I was prepared to experience a sense of history and nostalgia, with a bit of wistfulness that this might (is likely to?) be the last chance I would have to see these two amazing performers together. What I got instead was an remarkable night of powerful rock and roll and popular music that doesn't have to be modified by references to the performers' ages, or anything else -- they held their own with ANYONE on this night!

All in all, even though it meant I was restricted to watching Strasburg's debut 2 innings on a television screen over dinner at Clyde's (and missed the more spectacular ending), there is no doubt in my mind I had the hotter ticket in DC on this night! And for those of you who saw me dragging on Wednesday -- it was worth getting home after midnight!

Tuesday, June 1, 2010

The "Top 500" of the Rock Era?

As a native of the Washington DC suburbs, with two vehicles, a teen near driver, and a tween, even with the advances in technology, riding in the car is a musical challenge. On longer trips, it is 2 IPods in the back seat, and the adults listening to CDs or the radio. Around town, the compromise is often news radio.

But, when it is just me in the car, more often than not, it is 100.3 BIG100 -- playing the music that fits the parameters of this blog.

And every year, for the Memorial Day weekend, with the help of a listener survey, BIG100 does their Top 500 list and countdown. And every year there are the predictable results, and the unpredictable -- along with some that are completely inexplicable.

For example:

Every year, the Beatles dominate with often as much as 10% of the list (more counting solo efforts by each of the 4). And those who know me know that I am TOTALLY fine with this! BUT -- Hey Jude at #120??? Are you kidding???

But, at the same time, once again this year, glaringly absent from the top 25 is Simon and Garfunkel's Bridge Over Troubled Waters -- one of the truly iconic songs of the era.
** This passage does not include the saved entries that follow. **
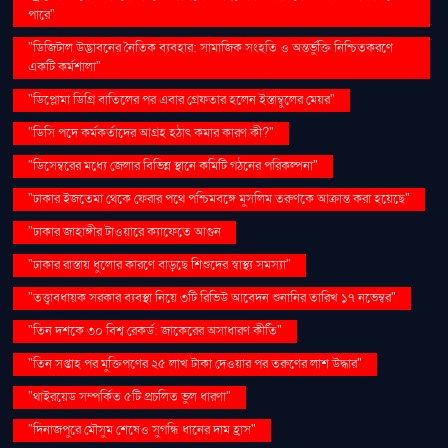
পারে"
"ডিজিটাল উদ্ভাবনের নৈতিক ব্যবহার: সামাজিক সংহতি ও অন্তর্ভুক্তি নিশ্চিতকরণে
একটি কর্মশালা"
"ডিপ্লোমা ডিগ্রি বাতিলের পর এবার গ্রেফতার হলেন ইস্তাম্বুলের মেয়র"
"ডিসি পদে কর্মকর্তাদের আগ্রহ হঠাৎ কমার কারণ কী?"
"ডিসেম্বরের মধ্যে জেলার বিভিন্ন স্থানে কমিটি গঠনের পরিকল্পনা"
"ঢাকার ইজতেমা থেকে ফেরার পথে পশ্চিমবঙ্গে মুসলিম তরুণকে আক্রান্ত করা হয়েছে"
"ঢাকার জাহাঙ্গীর টাওয়ারে ক্যাফেতে আগুন
"ঢাকার রাস্তায় ধুলোর কারণে বাড়ছে শিশুদের স্বাস্থ্য সমস্যা"
"তত্ত্বাবধায়ক সরকার ব্যবস্থা নিয়ে ৩টি রিভিউ আবেদন শুনানির তারিখ ১৭ নভেম্বর"
"তিন দশকে ৩০ বিশ্ব রেকর্ড: জাকেরের অসাধারণ কীর্তি"
"তিন সপ্তাহ পর মুক্তিপণের ২৫ লাখ টাকা দেওয়ার পর তরুণের লাশ উদ্ধার"
"থাইরয়েড সম্পর্কিত ৫টি প্রচলিত ভুল ধারণা"
"দিনাজপুরে মৌসুম শেষেও সুগন্ধি ধানের দাম হ্রাস"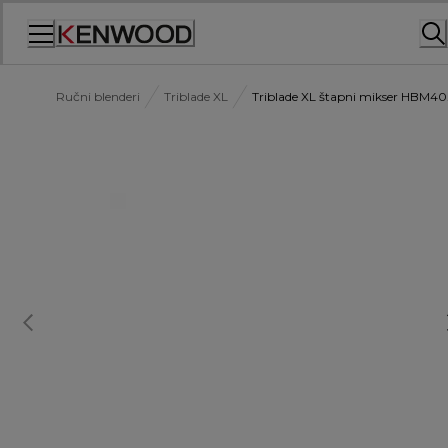
Skip
to
Content
Ručni blenderi
Triblade XL
Triblade XL štapni mikser HBM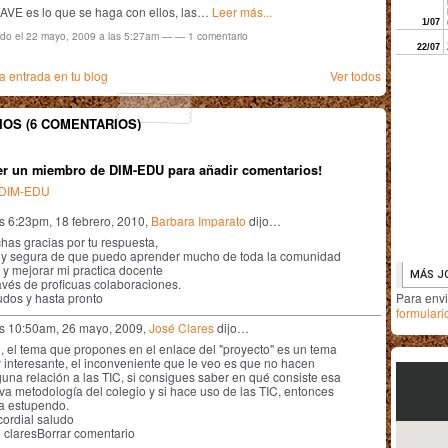
AVE es lo que se haga con ellos, las…
Leer más...
ado el 22 mayo, 2009 a las 5:27am — —
1
comentario
 entrada en tu blog
Ver todos
OS (6 COMENTARIOS)
er un miembro de DIM-EDU para añadir comentarios!
n DIM-EDU
as 6:23pm, 18 febrero, 2010,
Barbara Imparato
dijo…
has gracias por tu respuesta,
oy segura de que puedo aprender mucho de toda la comunidad
 y mejorar mi practica docente
avés de proficuas colaboraciones.
udos y hasta pronto
Para env
formulari
as 10:50am, 26 mayo, 2009,
José Clares
dijo…
i, el tema que propones en el enlace del "proyecto" es un tema
 interesante, el inconveniente que le veo es que no hacen
una relación a las TIC, si consigues saber en qué consiste esa
va metodología del colegio y si hace uso de las TIC, entonces
ía estupendo.
cordial saludo
e claresBorrar comentario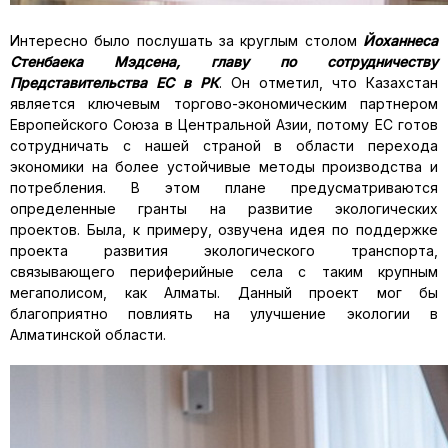
Интересно было послушать за круглым столом
Йоханнеса
Стенбаека Мэдсена, главу по сотрудничеству
Представительства ЕС в РК
. Он отметил, что Казахстан
является ключевым торгово-экономическим партнером
Европейского Союза в Центральной Азии, потому ЕС готов
сотрудничать с нашей страной в области перехода
экономики на более устойчивые методы производства и
потребления. В этом плане предусматриваются
определенные гранты на развитие экологических
проектов. Была, к примеру, озвучена идея по поддержке
проекта развития экологического транспорта,
связывающего периферийные села с таким крупным
мегаполисом, как Алматы. Данный проект мог бы
благоприятно повлиять на улучшение экологии в
Алматинской области.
And, even worse, NOWHERE in the 500 is ANY song by either S&G, or Paul Simon alone! Nowhere! James Taylor is there. The Youngbloods are there. Dave Mason is there. Jonathan Edwards is there! All with worthy songs -- but if those are there, where is S&G? It is clearly neither era nor style of music keeping them out? The same for The Band -- also conspicuously absent!

Among the over-represented -- imho -- are 2 acts as diverse as Led Zepellin and Jimmy Buffet -- again proving that the list doesn't skew towards a particular style of music over another!
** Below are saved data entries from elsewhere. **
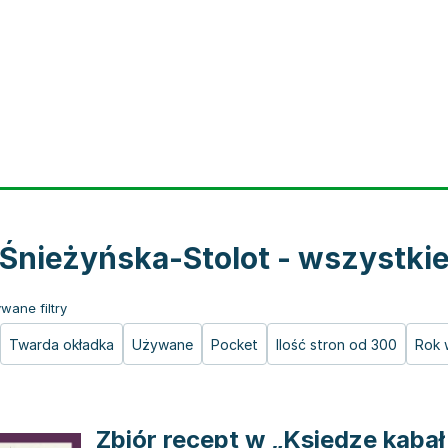
Śnieżyńska-Stolot - wszystkie
wane filtry
Twarda okładka
Używane
Pocket
Ilość stron od 300
Rok 
Zbiór recept w „Księdze kabał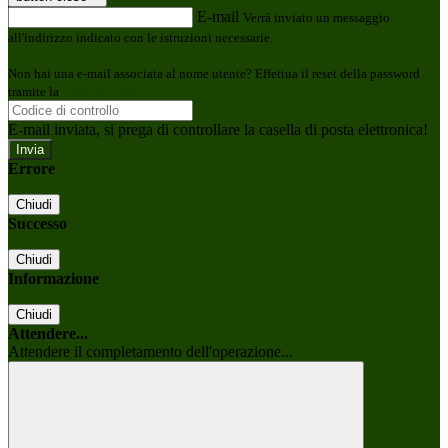
E-mail
Verrà inviato un messaggio
all'indirizzo indicato con le istruzioni necessarie.
Non hai una e-mail associata al nome utente? Effettua il reset della password
tramite la
Login Spaggiari
E-mail inviata, si prega di controllare la casella di posta elettronica!
Errore
Chiudi
Successo
Chiudi
Informazione
Chiudi
Attendere...
Attendere il completamento dell'operazione...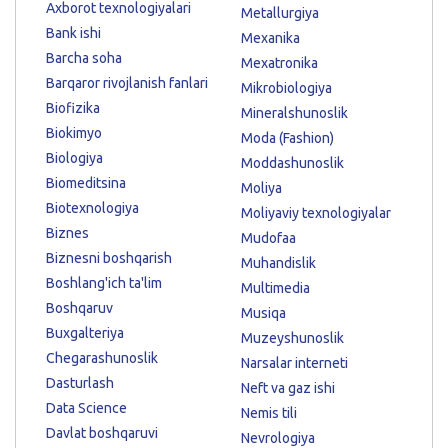
Axborot texnologiyalari
Metallurgiya
Bank ishi
Mexanika
Barcha soha
Mexatronika
Barqaror rivojlanish fanlari
Mikrobiologiya
Biofizika
Mineralshunoslik
Biokimyo
Moda (Fashion)
Biologiya
Moddashunoslik
Biomeditsina
Moliya
Biotexnologiya
Moliyaviy texnologiyalar
Biznes
Mudofaa
Biznesni boshqarish
Muhandislik
Boshlang'ich ta'lim
Multimedia
Boshqaruv
Musiqa
Buxgalteriya
Muzeyshunoslik
Chegarashunoslik
Narsalar interneti
Dasturlash
Neft va gaz ishi
Data Science
Nemis tili
Davlat boshqaruvi
Nevrologiya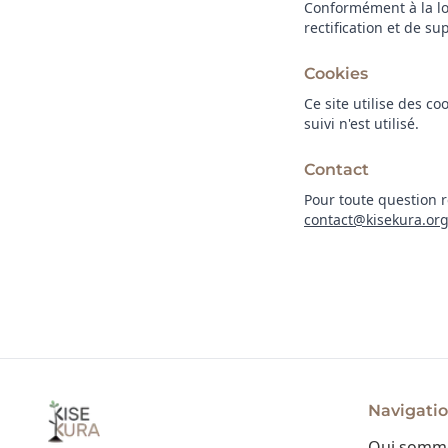
Conformément à la loi
rectification et de s
Cookies
Ce site utilise des c
suivi n'est utilisé.
Contact
Pour toute question r
contact@kisekura.or
Navigati
Kise Kura
Qui somme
Another underrepresnted performer -- Elton John -- who got a little love by placing Goodbye Yellow Brick Road into the coveted (at least in my house!) #13 slot. But his iconic Your Song has GOT to come in higher than #165!

And Nights in White Satin deserves higher than #37, and Piano Man #35 -- especially when Zepellin had THREE of the top 30 (and the Beatles only had 2!)! And what about American Pie at #90??!

Some trends ARE understandable. The Who gets an appropriate share of the love overall, but interestingly, their top 3, all in the top 64, happen to be the 3 themes from the CSI franchise. Don't Stop Believing making the top 25, even barely, has GOT to be influenced, for better or worse, by Glee. And the only reason I can see What I Like About You getting in at all is because of its connection to television as well.

Of course, this is exactly the point of such lists -- to get arguments started!! Okay, so I'll bite.

Even better, I will pose this as a series of poll questions, leading up to naming our own Best of the Era list -- with your help.

To start -- I'll pose this question -- Top 5 Artists of the Era. Sounds easy, but good luck!! Post those replies below.

And get ready, because we will move into a series of "best songs from act x" surveys before going for the big one!